_ASSIGNMENT_. Can you return, word for word, the part of the article on the Penn State abuse case below, starting with "Most media have" and going on through "with national attention?"?

We’ve all seen the news by now. Penn State University fired legendary head football coach, Joe Paterno, after one of his longtime coaches, Jerry Sandusky, was arrested for alleged multiple instances of sexual assault on children. The investigation indicates that after Paterno became aware of the suspected abuse, he reported it to his supervisor but failed to notify the police. Football is a major part of Penn State’s campus culture and thousands of students vented their anger about Joe Paterno’s dismissal by rioting and in doing that seemed to be forgetting about the children who had been victims of abuse.
Most media have been focusing on investigating the reaction of students and the fall of an icon, which has overshadowed the stories of the survivors who have courageously taken a stand. Even in low profile sexual assault cases, survivors are often ignored or scoffed at. So, can you imagine coming forward and publicly admitting that you were sexually assaulted under these circumstances and with national attention?
One person is sexually assaulted in the United States every two minutes. 44% of victims are under 18 years of age. 1 out of 6 American women will be the targets of attempted or completed rape at least once in their lifetime. This means that survivors of sexual assault are always all around us, even if they are silent about their histories. And, unfortunately, it is not uncommon for a perpetrator to be a trusted member of one’s community – in fact, approximately 2/3rd of survivors knew their perpetrators before the instance of sexual assault. Most perpetrators have hurt scores of others and will continue to do so, if the abuse is not reported and stopped.
Once more details of the story and the allegations were released, the Penn State student body began to understand the human tragedy that had taken place there and shifted their focus. Students showed support for the victims by holding a candlelight vigil and devoted a moment of silence before their final home game. It is imperative to that each of us channel the feelings of anger, violation, confusion and distrust that these allegations have stirred in many of us to focus on helping survivors in our community heal. How can we do this? For one, we should always listen and give survivors the benefit of the doubt if they choose to come forward. It may be difficult for us to hear that the perpetrator might have been someone we respected and that he or she is not the person we had thought. Still, we have to remember that the survivor is struggling much more than we are as listeners.

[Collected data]

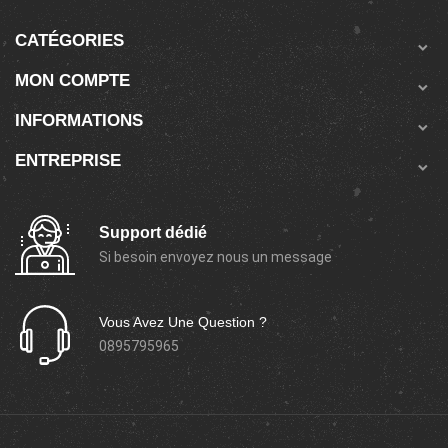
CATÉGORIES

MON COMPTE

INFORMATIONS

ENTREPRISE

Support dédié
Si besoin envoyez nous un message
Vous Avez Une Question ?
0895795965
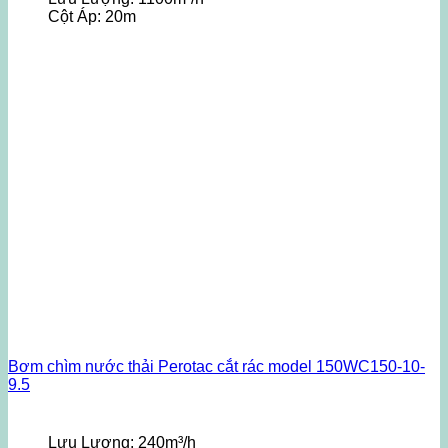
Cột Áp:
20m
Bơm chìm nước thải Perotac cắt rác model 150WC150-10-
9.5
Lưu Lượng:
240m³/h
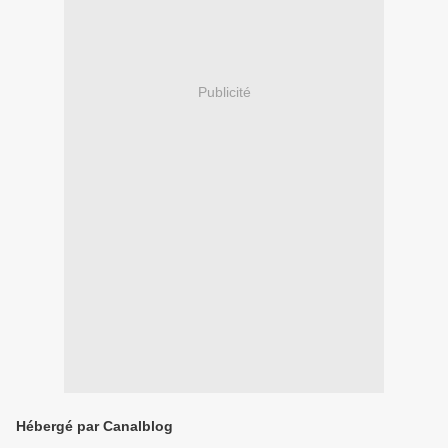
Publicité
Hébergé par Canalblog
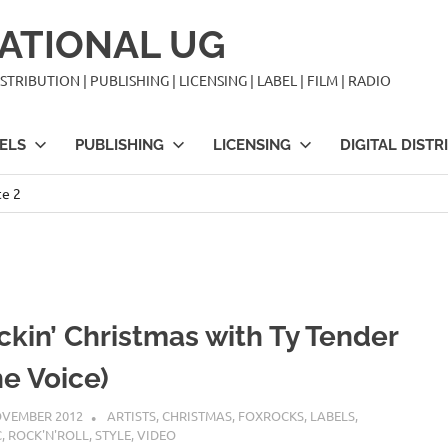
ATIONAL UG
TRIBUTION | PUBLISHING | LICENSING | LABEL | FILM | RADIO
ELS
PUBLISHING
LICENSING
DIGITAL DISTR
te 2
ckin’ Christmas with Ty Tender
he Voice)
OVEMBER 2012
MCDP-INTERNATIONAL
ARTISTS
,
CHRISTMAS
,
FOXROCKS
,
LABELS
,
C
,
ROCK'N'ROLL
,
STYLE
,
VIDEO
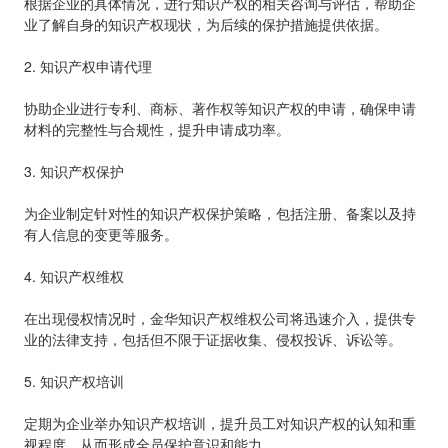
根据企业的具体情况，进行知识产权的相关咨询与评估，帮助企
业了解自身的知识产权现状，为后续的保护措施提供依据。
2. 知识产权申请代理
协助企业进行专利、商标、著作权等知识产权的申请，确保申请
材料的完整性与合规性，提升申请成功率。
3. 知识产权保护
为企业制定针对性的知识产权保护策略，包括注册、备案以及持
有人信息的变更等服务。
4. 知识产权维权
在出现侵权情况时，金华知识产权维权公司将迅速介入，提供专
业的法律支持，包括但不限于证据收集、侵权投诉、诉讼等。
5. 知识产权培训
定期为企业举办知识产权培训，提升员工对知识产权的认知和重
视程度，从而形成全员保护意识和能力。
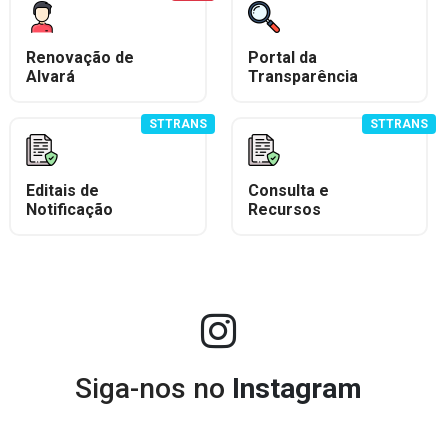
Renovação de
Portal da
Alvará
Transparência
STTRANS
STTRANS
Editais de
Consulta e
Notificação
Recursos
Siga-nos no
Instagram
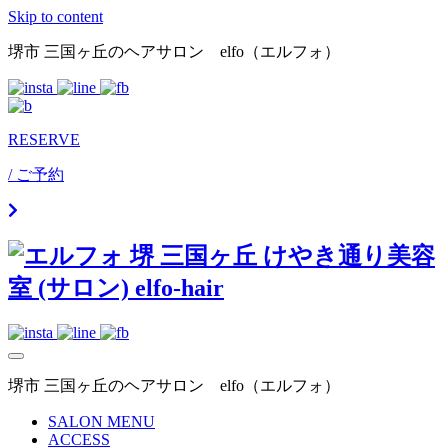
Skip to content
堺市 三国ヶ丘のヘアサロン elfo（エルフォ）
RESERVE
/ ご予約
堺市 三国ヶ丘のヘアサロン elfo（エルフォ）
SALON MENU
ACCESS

_FINAL ANSWER_.
Most media have been focusing on investigating the reaction of students and the fall of an icon, which has overshadowed the stories of the survivors who have courageously taken a stand. Even in low profile sexual assault cases, survivors are often ignored or scoffed at. So, can you imagine coming forward and publicly admitting that you were sexually assaulted under these circumstances and with national attention?